[Extracted data entries]

--------

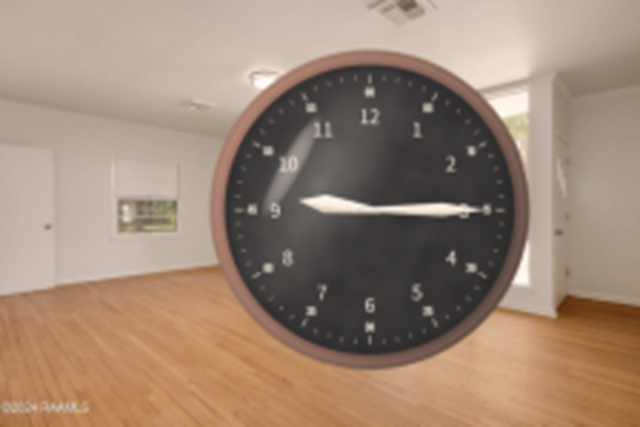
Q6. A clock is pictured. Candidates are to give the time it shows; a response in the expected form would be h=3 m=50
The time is h=9 m=15
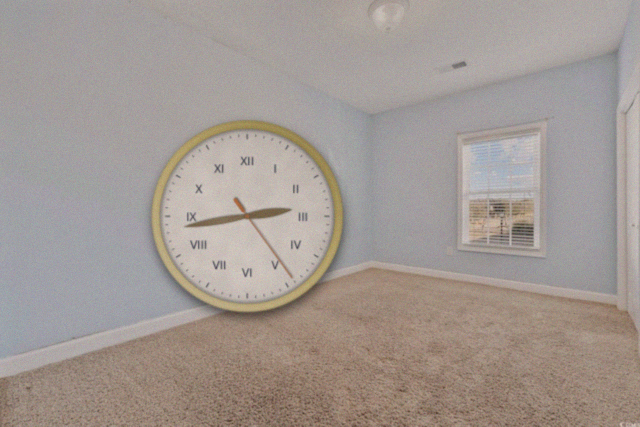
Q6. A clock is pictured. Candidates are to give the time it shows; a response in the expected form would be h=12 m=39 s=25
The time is h=2 m=43 s=24
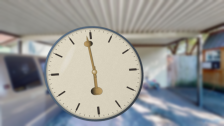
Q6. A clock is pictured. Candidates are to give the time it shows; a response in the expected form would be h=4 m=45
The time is h=5 m=59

--------

Written task -
Rewrite the listing above, replacing "Candidates" with "Students" everywhere and leaving all other text unchanged. Omit the pictures.

Solution -
Q6. A clock is pictured. Students are to give the time it shows; a response in the expected form would be h=3 m=50
The time is h=9 m=15
Q6. A clock is pictured. Students are to give the time it shows; a response in the expected form would be h=12 m=39 s=25
The time is h=2 m=43 s=24
Q6. A clock is pictured. Students are to give the time it shows; a response in the expected form would be h=4 m=45
The time is h=5 m=59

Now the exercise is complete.